- [SOURCE EXTRACT]:
Sam’s point was contextualising the amount of work for nogil (less than a day) relative to getting PyTorch to work with multiple interpreters (unknown, estimated at least weeks) and to work with 3.11 (over a month), presumably all done by people who know how the PyTorch codebase operates. This seems like a useful datapoint to me! Is your question whether if someone other than Sam had worked on nogil support for PyTorch, it would have taken weeks instead of less than a day?
I’ve posted updated benchmarks with the newer commit Sam suggested against a few other meaningful upstream points here: Compare a matrix of nogil to other upstreams · Issue #597 · faster-cpython/ideas (github.com)
|vs.||pyperf compare_to||distribution plots|
|immortal||5% slower||2% slower|
|gc||14% slower||12% slower|
|immortal-gc||10% slower||8% slower|
|merge-base||9% slower||7% slower|
EDIT 2023-06-07T21:00: Given feedback below, added a comparison against immortal objects + gc changes, and showing both
pyperf compare_to and distribution. (pyperf compare_to is a mean of the means of each benchmark, the plots take the distribution of each benchmark into account in the overall mean).
I’m confused. Why wouldn’t the benchmark we are looking for be: (immortal + gc threshold change) vs nogil?
3.12 will have a 4% immortilization overhead (per it’s PEP), so without running another benchmark, you could say that the nogil overhead is 9-10% (5% versus immortal, and another 5% if you take away the gc optimization). Am I understanding this correctly?
What is an acceptable per-thread overhead in order to effectively support multicore?
I’m also confused. Maybe I am reading these figures wrong, but from the results for “ALL” figures in the link, shouldn’t the results be 2.2%, 6.7%, and 12% respectively?
Sorry – the plots count the distribution more finely than pyperf does (where those other numbers come from). Let me post and provide both over in the issue.
[EDIT: Updated the results above and the linked Github issue]
Cross posted from https://github.com/python/steering-council/issues/188:
Hi Gregory and the Steering Council,
Thanks for reviewing the PEP. The PEP was posted five months ago, and it has been 20 months since an end-to-end working implementation (that works with a large number of extensions) was discussed on python-dev. I appreciate everyone who has taken the time to review the PEP and offer comments and suggestions.

- [ACTIVITY LIST]:
1. In the nogil thread, how long did the nogil work for PyTorch take?
2. Please continue the nogil thread from the point where it stops.

- [PROVIDED MATERIAL]:

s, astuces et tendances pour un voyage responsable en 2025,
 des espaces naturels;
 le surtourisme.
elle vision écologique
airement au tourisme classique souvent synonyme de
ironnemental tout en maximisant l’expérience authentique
---
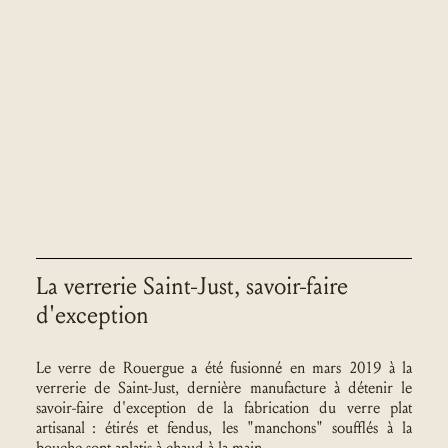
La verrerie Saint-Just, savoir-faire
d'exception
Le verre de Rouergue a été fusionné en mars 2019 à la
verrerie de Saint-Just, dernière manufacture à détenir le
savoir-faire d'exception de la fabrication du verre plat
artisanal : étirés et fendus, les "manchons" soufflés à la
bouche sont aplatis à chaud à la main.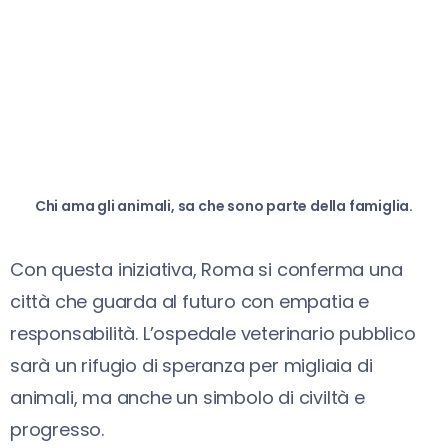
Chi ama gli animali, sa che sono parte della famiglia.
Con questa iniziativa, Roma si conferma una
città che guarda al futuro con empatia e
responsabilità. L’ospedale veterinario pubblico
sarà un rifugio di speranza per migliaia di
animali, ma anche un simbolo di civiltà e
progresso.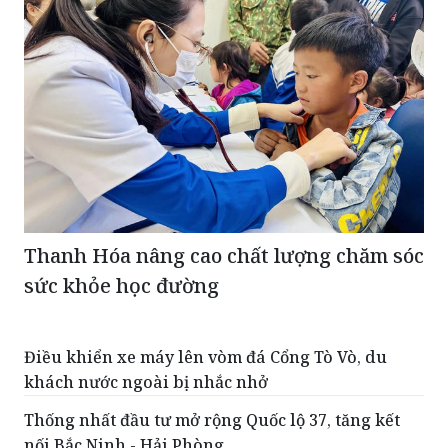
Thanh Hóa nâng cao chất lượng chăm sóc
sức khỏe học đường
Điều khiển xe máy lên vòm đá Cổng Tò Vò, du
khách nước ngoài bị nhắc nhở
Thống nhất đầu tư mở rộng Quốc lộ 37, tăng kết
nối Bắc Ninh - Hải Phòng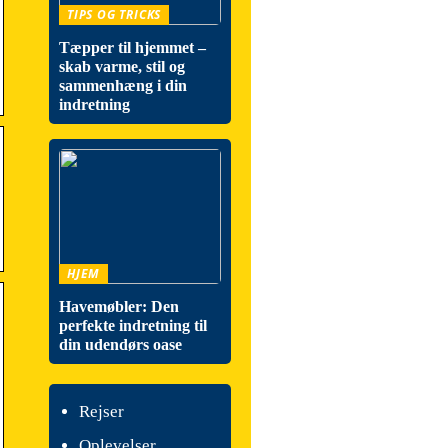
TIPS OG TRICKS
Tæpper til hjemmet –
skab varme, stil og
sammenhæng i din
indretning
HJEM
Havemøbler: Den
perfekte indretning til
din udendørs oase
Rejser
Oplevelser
...
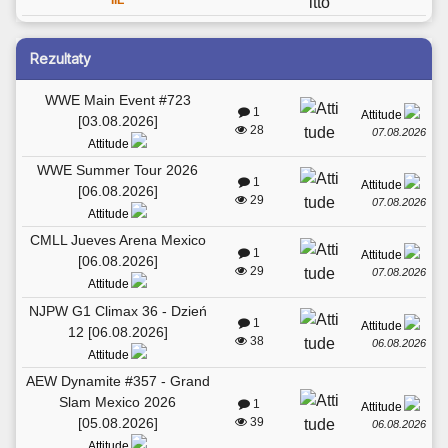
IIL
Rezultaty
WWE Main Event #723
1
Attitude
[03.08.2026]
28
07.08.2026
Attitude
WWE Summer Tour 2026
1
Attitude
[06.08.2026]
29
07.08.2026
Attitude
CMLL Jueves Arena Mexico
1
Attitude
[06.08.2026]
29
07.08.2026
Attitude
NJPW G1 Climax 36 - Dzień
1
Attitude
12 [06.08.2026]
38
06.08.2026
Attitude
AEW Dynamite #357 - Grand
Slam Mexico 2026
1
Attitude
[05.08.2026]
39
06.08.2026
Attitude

- [OUTPUTS IN ORDER]:
1. Less than a day.

2.
You wrote that the Steering Council’s decision does not mean “no,” but the steering council has not set a bar for acceptance, stated what evidence is actually needed, nor said when a final decision will be made. Given the expressed demand for PEP 703, it makes sense to me
for the steering committee to develop a timeline for identifying the factors it may need to consider and for determining the steps that would be required for the change to happen smoothly.
Without these timelines and milestones in place, I would like to explain that the effect of the Steering Council’s answer is a “no” in practice. I have been funded to work on this for the past few years with the milestone of submitting the PEP along with a comprehensive implementation to convince the Python community. Without specific concerns or a clear bar for acceptance, I (and my funding organization) will have to treat the current decision-in-limbo as a “no” and will be unable to pursue the PEP further.
Not specifically “weeks instead of less than a day” as I’m not trying to infer or assume anything, but yes.
That’s what we will be discussing on the SC, but I don’t know if we can really provide a timeline other than “we are actively talking about it”. This is unfortunately not something we can rush.
Are you asking for a response of some sort by a certain date to keep your work funding going? Are we talking next week, next month, next quarter, yesterday?
So, taking in account some of the pros and worries on this thread - let’me ask what may be somewhat a naive question - but seems pertinent:
In a world of multiple Python intepreters per process, with an independent GIL for intererpreter, which we are on with Python 3.12, can we have some of the interpreters with noGIL and others with independent GIL?
I mean, can we have a process with mixed interperter types running at the same time?
Because if that is feasible, I could see most of the cons of noGIL vanishing away: any workflow which could run without the GIL could simply be spawned with a function call in another interpreter. Any code that would have problem loading in a no-GIL interpreter would run in a “traditional” interpreter (and any code non-multiple-interpreter ready would remain bound to the main interpreter, as it is today).
@eric.snow any say on this?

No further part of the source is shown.